### Directive 1
Answer these questions about the text on orbits and gravity:
(a) How fast do astronauts have to go to stay in orbit?
(b) What happens to anything sent straight up and not at all sideways?
(c) What does the text call gravity's one advantage?

### Given text
☆ ☆ ☆
Because just like the moon and whatever station or ship they’re in, the astronauts are also in orbit. And they have to go REALLY fast to stay there. 25 times the speed of sound fast.

That’s why putting things in orbit is so difficult and expensive, BTW. It’s not the part where you go straight up, that’s only a few hundred kilometres. It’s the mach 25 speed to have to make it go sideways.

If you send anything straight up and not at all sideways (like in a balloon or an elevator), it will fall down exactly like you’d expect.

Anonymous 0 Comments

It’s not strong enough to stop you lifting up a pencil either! Gravity is actually a surprisingly weak force, the weakest of all the fundamental forces!

Lifting millions of pencils would still be hard, and a rocket is similarly heavy, so it still takes a lot of fuel and aerodynamic ingenuity to achieve orbit.

As to why something the size of the moon is locked into orbit, well that’s actually gravity’s one advantage: it’s incredibly long range! The other forces just don’t have the reach to move planets and moons around (unless you include supernovae and such), but gravity can reach far enough out that it’s basically the only player, and so it’s the deciding factor for orbits.
☆ ☆ ☆
### Data
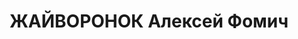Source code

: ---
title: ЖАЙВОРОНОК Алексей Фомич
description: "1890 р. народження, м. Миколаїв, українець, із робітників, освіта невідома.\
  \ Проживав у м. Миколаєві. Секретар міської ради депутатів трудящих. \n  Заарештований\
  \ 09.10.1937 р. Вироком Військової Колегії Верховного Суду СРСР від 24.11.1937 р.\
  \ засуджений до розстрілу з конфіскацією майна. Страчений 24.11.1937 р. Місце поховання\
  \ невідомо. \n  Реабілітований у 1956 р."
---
☆ ☆ ☆
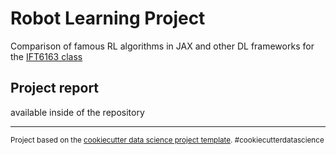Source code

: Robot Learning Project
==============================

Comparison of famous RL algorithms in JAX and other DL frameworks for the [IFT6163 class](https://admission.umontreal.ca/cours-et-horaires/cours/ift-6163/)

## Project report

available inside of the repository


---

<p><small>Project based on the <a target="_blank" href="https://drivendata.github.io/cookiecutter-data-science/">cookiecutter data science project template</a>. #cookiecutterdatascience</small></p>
☆ ☆ ☆
### Directive 2
Turn the stretch of the rows from the line that contains "Robot Learning Project" through the line that contains "<p><small>Project based on" into a JSON list of strings, one string per line, with blank lines left out.

### Expected output 1
(a) 25 times the speed of sound.
(b) It falls down exactly as you'd expect.
(c) It is incredibly long range.

### Expected output 2
[
  ": Robot Learning Project",
  "==============================",
  "Comparison of famous RL algorithms in JAX and other DL frameworks for the [IFT6163 class](https://admission.umontreal.ca/cours-et-horaires/cours/ift-6163/)",
  "## Project report",
  "available inside of the repository",
  "---",
  "<p><small>Project based on the <a target=\"_blank\" href=\"https://drivendata.github.io/cookiecutter-data-science/\">cookiecutter data science project template</a>. #cookiecutterdatascience</small></p>"
]